Yemen is the poorest country in the Middle East, with 80% of its poor in rural areas. In spite of limited cultivable land, nearly two-thirds of Yemenis derive their livelihood from agriculture. An increasing proportion of land has been converted from food production to the growing of qat, and small farmers’ land holdings are getting smaller while the largest and wealthiest landowners’ holdings are increasing. Sixty-two percent of farms cover less than 2 hectares. In spite of a major role in agricultural production, women rarely have ownership rights to land and commonly relinquish inherited land rights to male family members.
Land disputes are relatively common in Yemen because there is no system for authenticating land deeds and land documents, either formal or customary, and no national cadastre. However, both urban and rural landowners have a reasonable degree of tenure security with rights enforceable under either civil law or customary and Islamic law, respectively. Access to water, which is tied to land rights, is a common cause of land disputes, particularly in areas of water scarcity. Land scarcity is resulting in appropriation and sale of communal land, in some cases by sheikhs in violation of their fiduciary responsibility. Yemen faces a crisis in terms of water supply and water quality, with one of the lowest per capita water availability rates in the world (only 150 cubic meters per year) and pervasive groundwater contamination. This situation has made waterborne diseases the major cause of the high infant mortality rate of 53 per thousand. Ninety percent of water withdrawal is for agriculture. Surface and groundwater resources are communal property, which has led to less than optimal use of this very scarce resource.
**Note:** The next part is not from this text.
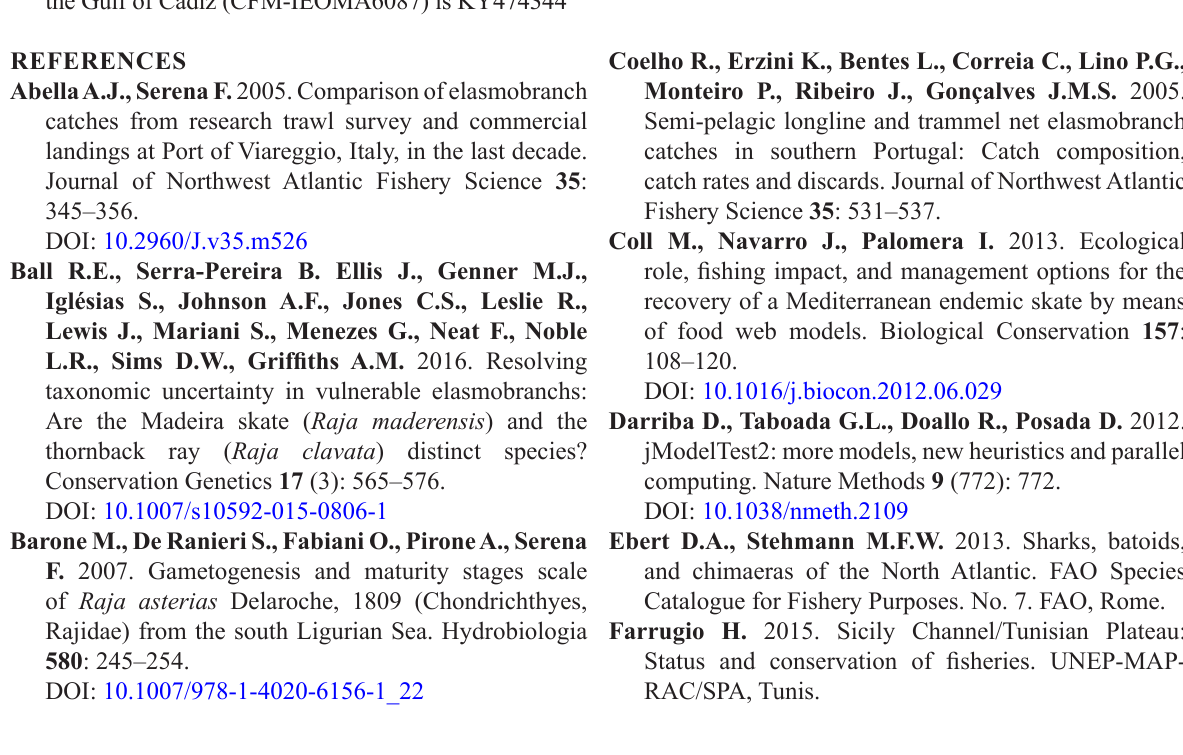
Fig. 3. Maximum likelihood tree based on the cytochrome c oxidase subunit I (COI) fragment of Raja species from Mediterranean and North-eastern Atlantic; The GenBank accession numbers are indicated next to species name and the sampling localities are shown between brackets; The GenBank accession number of the individual studied from the Gulf of Cádiz (CFM-IEOMA6087) is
Forests constitute only 1% of Yemen’s total land area. However, forests are a critical resource, providing 70% of the country’s energy needs and over half the fodder for livestock. In spite of forests’ economic significance, Yemen does not have a national forest policy or legislation governing forest land. The ownership status of most forest land in Yemen is ambiguous and disputes are frequent.
One of the major current sources of Yemen’s national income, oil, is projected to become exhausted by 2012. Accordingly, Yemen can no longer rely on oil revenues and must instead continue to focus its development strategy on sustainable and productive use of its natural and human resource base.